NO. I WOULD GET HIT IN THE FACE.

"Lame," she says. "What about echolocation? Can you screech and see walls?"

I AM NOT A BAT.

"Disappointing. Seriously, what are the perks? There's gotta be perks."

I stop walking. I think about it.

The perks.

I listen. I hear the wind rustling the leaves of the cherry trees three blocks away. I hear a cat walking on a fence to my right—light, velvet footsteps. I hear the heartbeat of the girl standing next to me. It's steady. Calm. Honest.

I type.

I CAN HEAR WHEN PEOPLE ARE LYING. THEIR VOICE TIGHTENS.

"Oh?" Yu-ri stops. "That's useful. Am I lying right now?"

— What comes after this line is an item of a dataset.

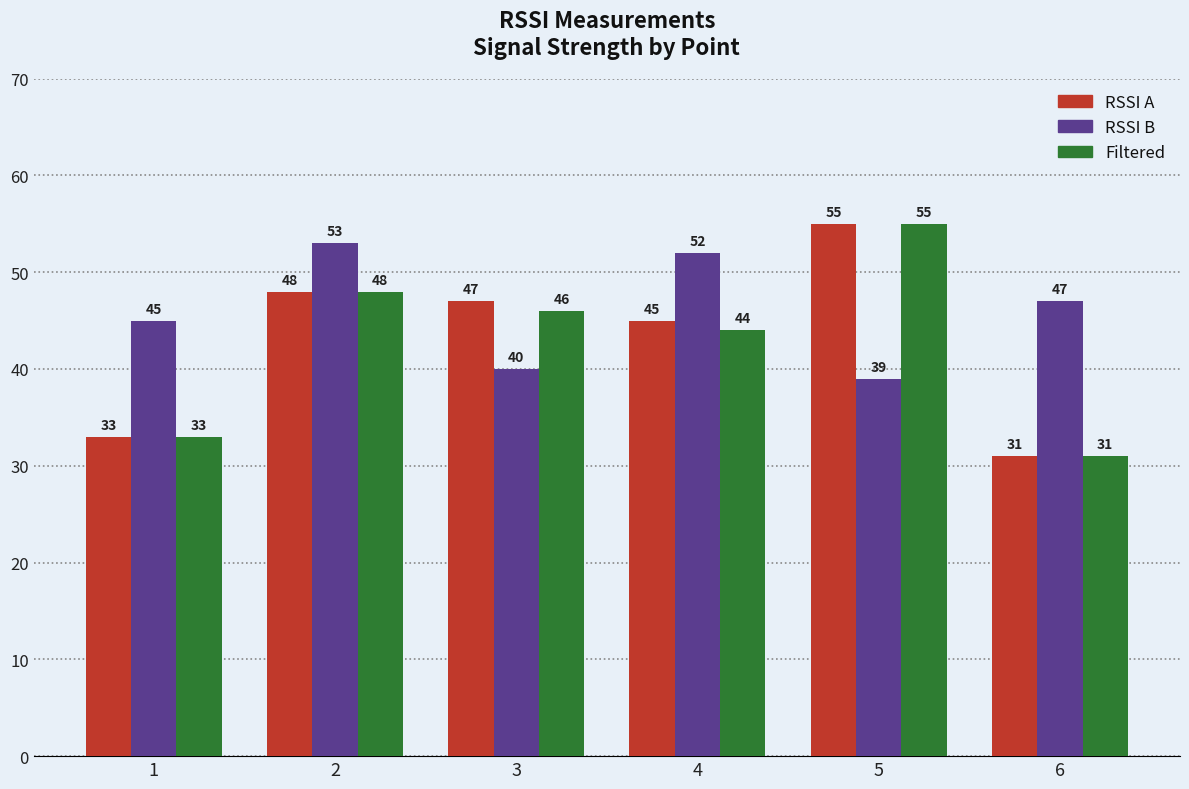

Reading left to right, what are all the values shown in this chart?

RSSI A: 33	48	47	45	55	31
RSSI B: 45	53	40	52	39	47
Filtered: 33	48	46	44	55	31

I listen to her breathing.

NO.

"Good," she says. "Because I think we're gonna be friends. And I'd hate to lie to a friend."

I freeze. Friends?

We met six hours ago. She insulted the class rep, fed me burnt food, and asked if I was a bat.

"Don't leave me hanging," Yu-ri says. "I'm extending a metaphorical hand here. Or a fist bump. Whichever is easier for you to find."

I reach out. My hand bumps into her knuckles. It's clumsy, but it connects.

A fist bump.

"Booyah," she whispers.

We keep walking.

"By the way," Yu-ri says casually. "Is Maria happy?"

I stop dead in my tracks.

The question. The dreaded question. The one everyone asks with that heavy, suffocating pity. Is Maria happy?

But Yu-ri says it like she's asking Is Maria hungry? or Is Maria cold? It's just data. She's just checking the specs.

I stand there on the sidewalk. The world flows around me. Cars, bikes, wind.

I check myself.

My feet hurt a little from the shoes.

My stomach is full of burnt sausage and egg.

My hand still tingles from the fist bump.

My mind is quiet. No screaming.

I take out my tablet. I type one word.

YES.

Yu-ri laughs. "Cool. Let's go get ice cream. You're paying, since I saved your life from the Evil Class Rep."

I HATE YOU, I type, but I'm walking toward the ice cream shop.

I KNOW, she replies.

And for the first time in my life, the noise of the world doesn't bother me at all.